=== Extracted entries ===
★ ★ ★ ★ ★

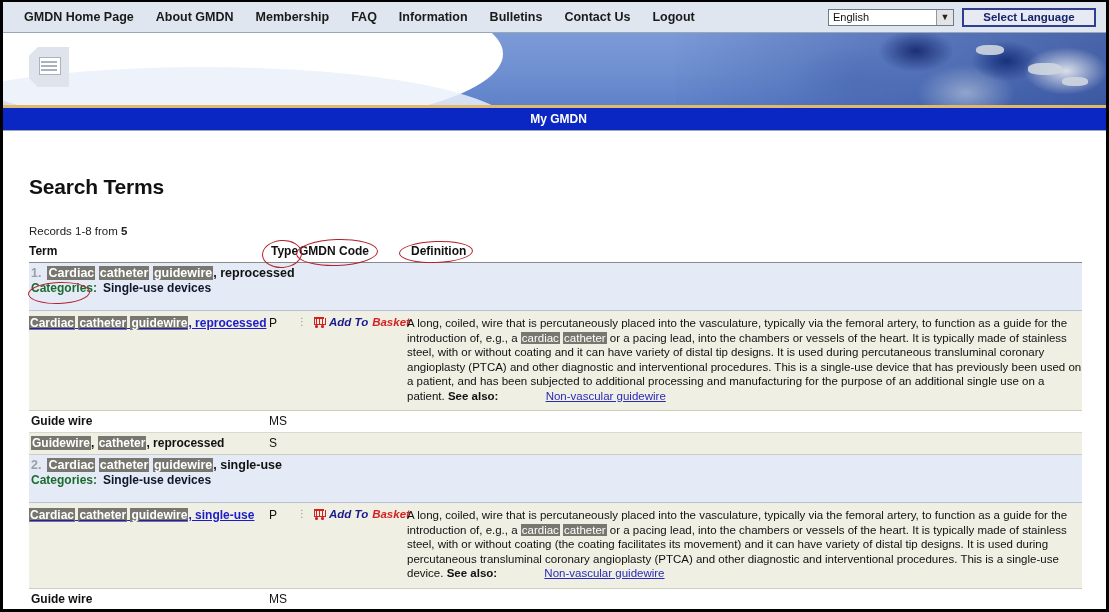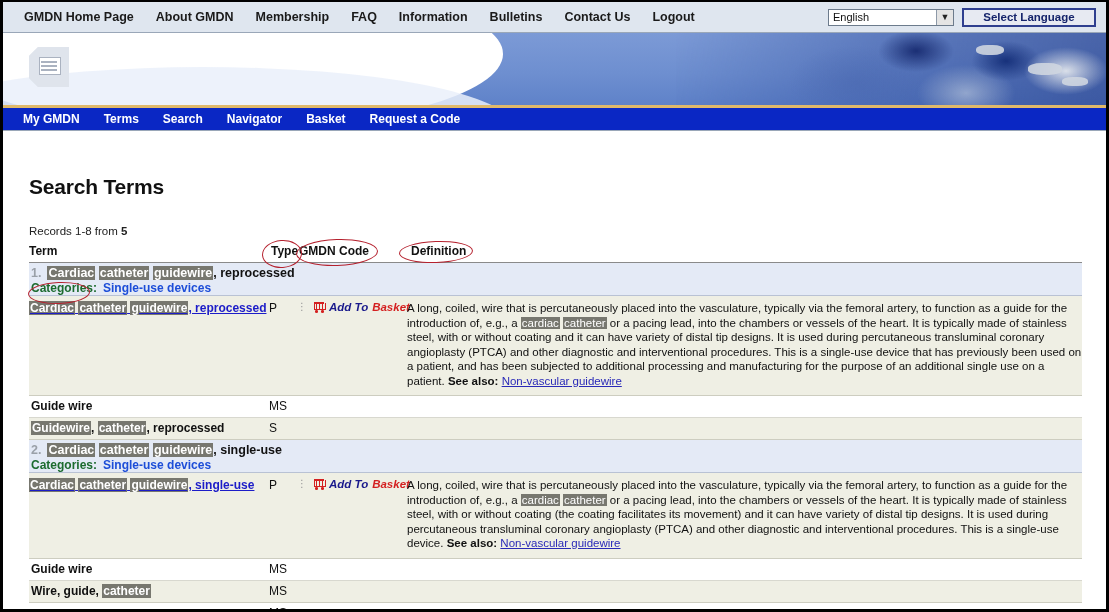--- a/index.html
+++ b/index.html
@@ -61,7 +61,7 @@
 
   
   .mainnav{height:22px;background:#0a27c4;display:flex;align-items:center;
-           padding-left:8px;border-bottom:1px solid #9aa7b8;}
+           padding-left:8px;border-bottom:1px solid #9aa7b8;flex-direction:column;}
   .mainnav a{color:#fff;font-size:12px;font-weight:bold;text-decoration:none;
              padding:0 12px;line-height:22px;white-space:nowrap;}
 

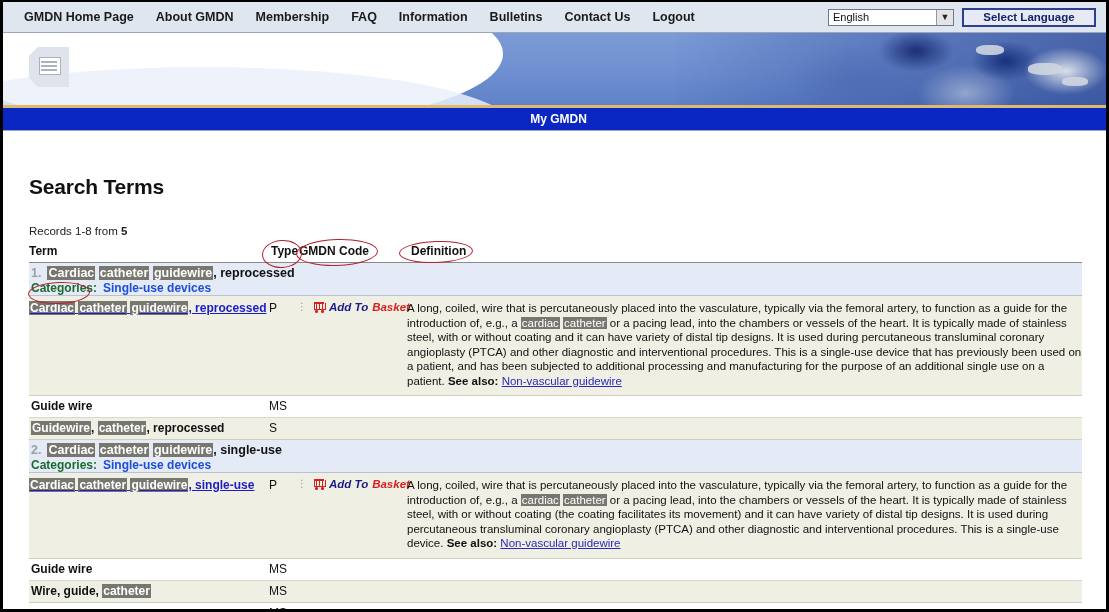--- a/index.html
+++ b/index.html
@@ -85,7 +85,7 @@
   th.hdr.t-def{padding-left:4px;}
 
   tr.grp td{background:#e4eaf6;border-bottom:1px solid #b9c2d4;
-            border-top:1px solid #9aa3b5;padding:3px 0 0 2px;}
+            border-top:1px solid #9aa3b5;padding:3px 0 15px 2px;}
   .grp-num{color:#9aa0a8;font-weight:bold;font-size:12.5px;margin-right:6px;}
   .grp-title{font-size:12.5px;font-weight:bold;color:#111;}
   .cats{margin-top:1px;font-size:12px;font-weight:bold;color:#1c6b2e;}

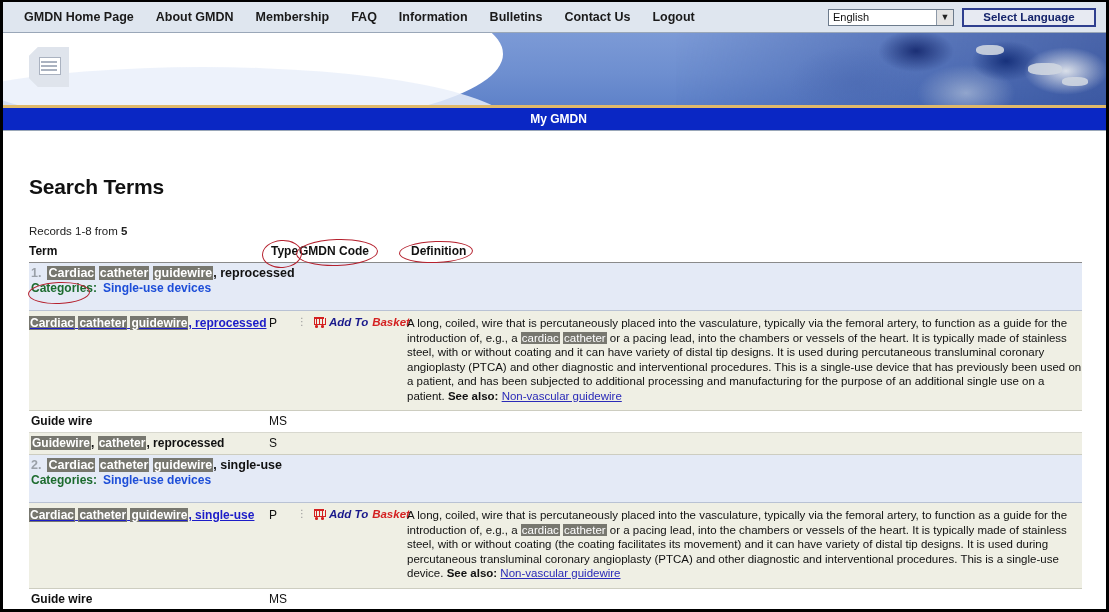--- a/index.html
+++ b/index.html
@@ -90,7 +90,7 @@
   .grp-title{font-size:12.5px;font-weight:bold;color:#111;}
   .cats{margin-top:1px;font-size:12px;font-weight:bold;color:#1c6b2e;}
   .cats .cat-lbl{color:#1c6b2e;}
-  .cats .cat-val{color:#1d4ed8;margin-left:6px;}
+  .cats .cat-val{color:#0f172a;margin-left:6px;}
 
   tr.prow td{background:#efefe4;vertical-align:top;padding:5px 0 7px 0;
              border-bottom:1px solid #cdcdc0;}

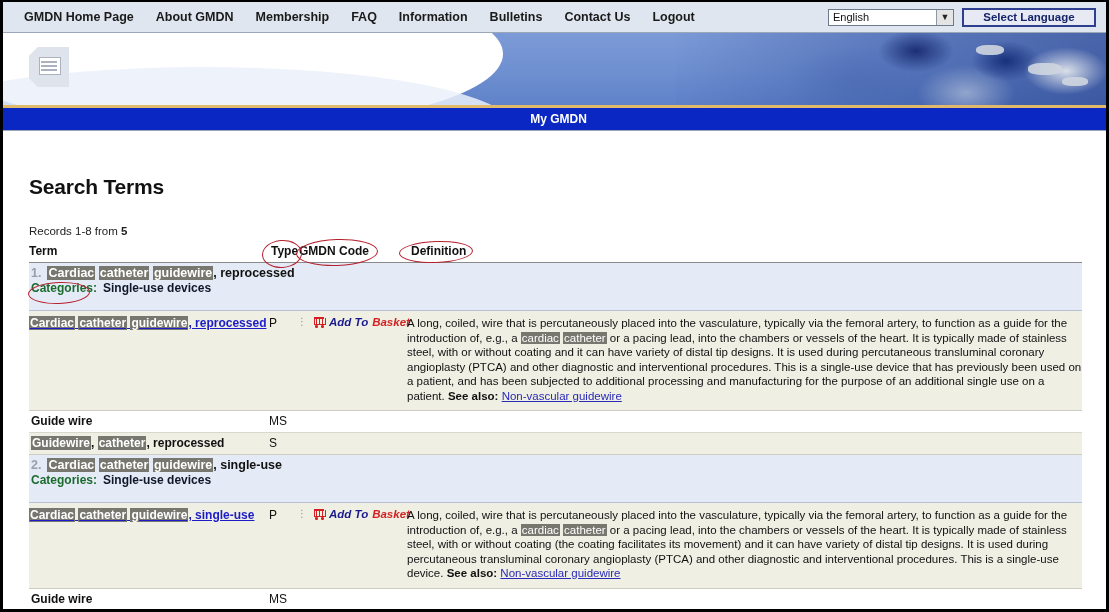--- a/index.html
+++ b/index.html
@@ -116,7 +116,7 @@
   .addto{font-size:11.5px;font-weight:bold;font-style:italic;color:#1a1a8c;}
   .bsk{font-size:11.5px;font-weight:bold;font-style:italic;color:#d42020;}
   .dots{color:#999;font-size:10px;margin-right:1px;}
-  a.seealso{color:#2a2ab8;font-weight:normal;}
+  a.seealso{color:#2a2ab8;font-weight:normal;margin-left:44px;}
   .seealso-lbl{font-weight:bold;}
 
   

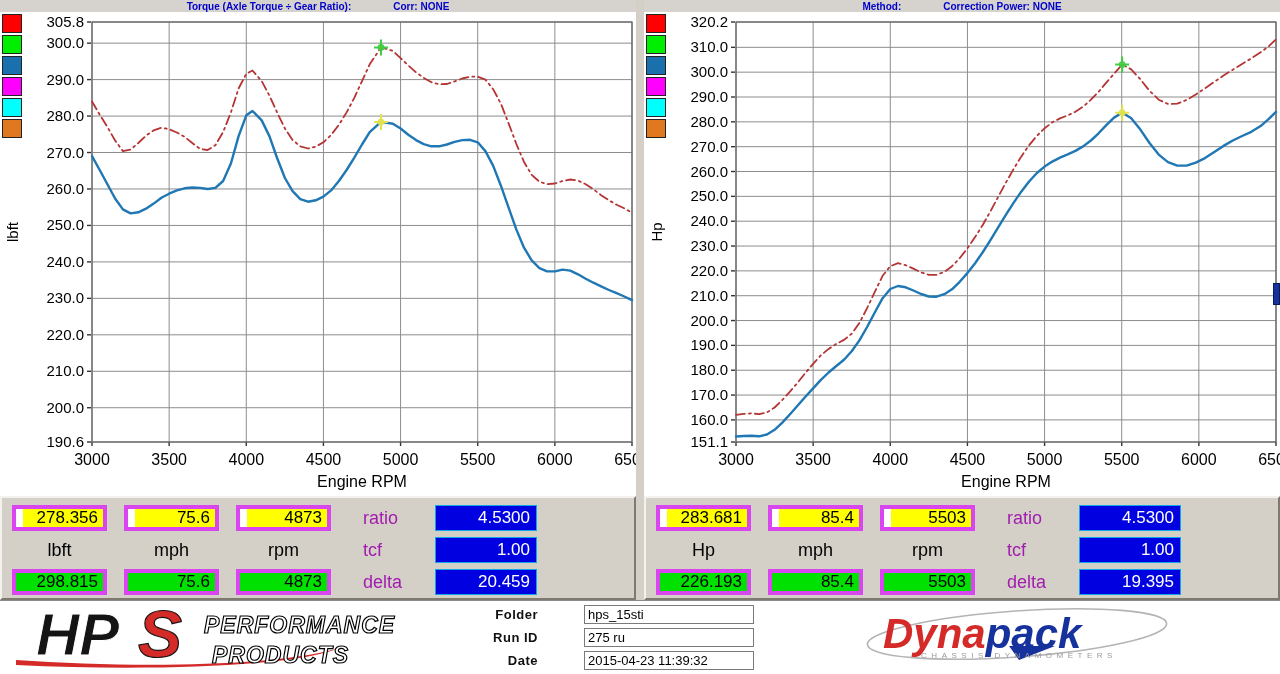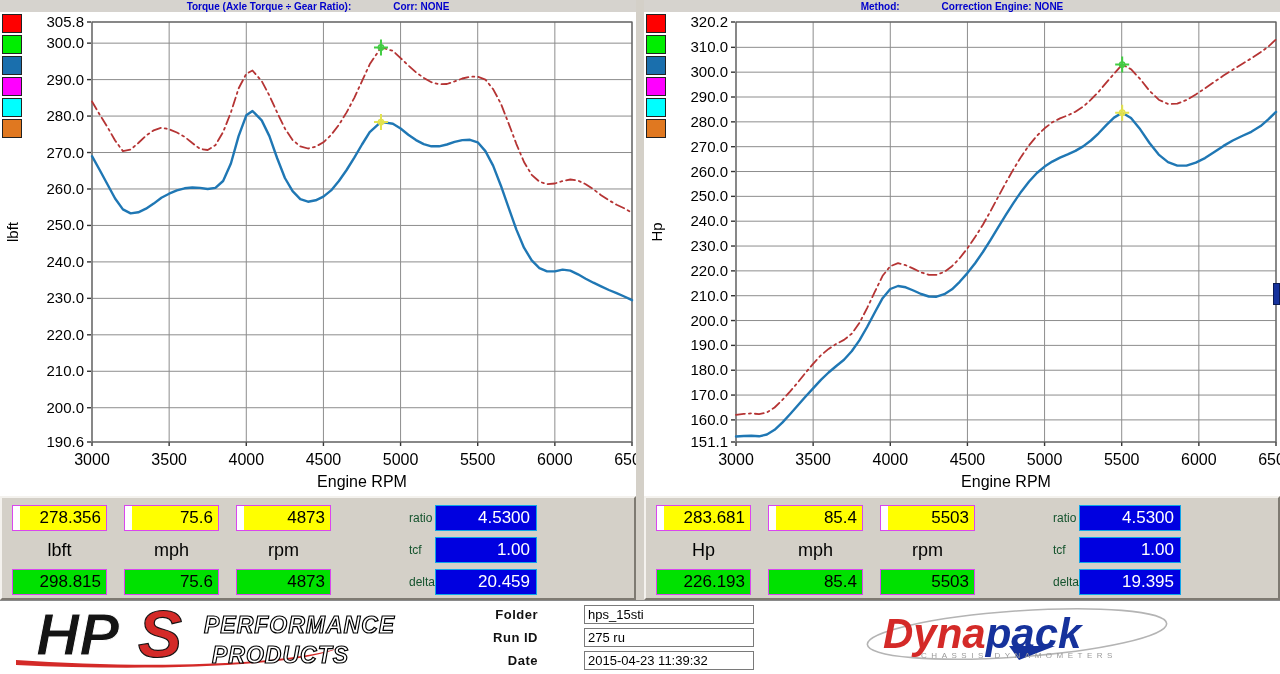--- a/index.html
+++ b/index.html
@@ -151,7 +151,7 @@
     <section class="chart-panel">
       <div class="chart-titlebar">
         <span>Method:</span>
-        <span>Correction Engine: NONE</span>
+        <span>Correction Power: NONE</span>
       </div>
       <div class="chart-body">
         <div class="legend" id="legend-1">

★ ★ ★ ★ ★

=== What you will do ===
Pictures are to be left out. Everything else in the records above gets repeated exactly.

=== Result of this task ===
--- a/index.html
+++ b/index.html
@@ -61,7 +61,7 @@
 
   
   .mainnav{height:22px;background:#0a27c4;display:flex;align-items:center;
-           padding-left:8px;border-bottom:1px solid #9aa7b8;}
+           padding-left:8px;border-bottom:1px solid #9aa7b8;flex-direction:column;}
   .mainnav a{color:#fff;font-size:12px;font-weight:bold;text-decoration:none;
              padding:0 12px;line-height:22px;white-space:nowrap;}
 

--- a/index.html
+++ b/index.html
@@ -85,7 +85,7 @@
   th.hdr.t-def{padding-left:4px;}
 
   tr.grp td{background:#e4eaf6;border-bottom:1px solid #b9c2d4;
-            border-top:1px solid #9aa3b5;padding:3px 0 0 2px;}
+            border-top:1px solid #9aa3b5;padding:3px 0 15px 2px;}
   .grp-num{color:#9aa0a8;font-weight:bold;font-size:12.5px;margin-right:6px;}
   .grp-title{font-size:12.5px;font-weight:bold;color:#111;}
   .cats{margin-top:1px;font-size:12px;font-weight:bold;color:#1c6b2e;}

--- a/index.html
+++ b/index.html
@@ -90,7 +90,7 @@
   .grp-title{font-size:12.5px;font-weight:bold;color:#111;}
   .cats{margin-top:1px;font-size:12px;font-weight:bold;color:#1c6b2e;}
   .cats .cat-lbl{color:#1c6b2e;}
-  .cats .cat-val{color:#1d4ed8;margin-left:6px;}
+  .cats .cat-val{color:#0f172a;margin-left:6px;}
 
   tr.prow td{background:#efefe4;vertical-align:top;padding:5px 0 7px 0;
              border-bottom:1px solid #cdcdc0;}

--- a/index.html
+++ b/index.html
@@ -116,7 +116,7 @@
   .addto{font-size:11.5px;font-weight:bold;font-style:italic;color:#1a1a8c;}
   .bsk{font-size:11.5px;font-weight:bold;font-style:italic;color:#d42020;}
   .dots{color:#999;font-size:10px;margin-right:1px;}
-  a.seealso{color:#2a2ab8;font-weight:normal;}
+  a.seealso{color:#2a2ab8;font-weight:normal;margin-left:44px;}
   .seealso-lbl{font-weight:bold;}
 
   

--- a/index.html
+++ b/index.html
@@ -151,7 +151,7 @@
     <section class="chart-panel">
       <div class="chart-titlebar">
         <span>Method:</span>
-        <span>Correction Engine: NONE</span>
+        <span>Correction Power: NONE</span>
       </div>
       <div class="chart-body">
         <div class="legend" id="legend-1">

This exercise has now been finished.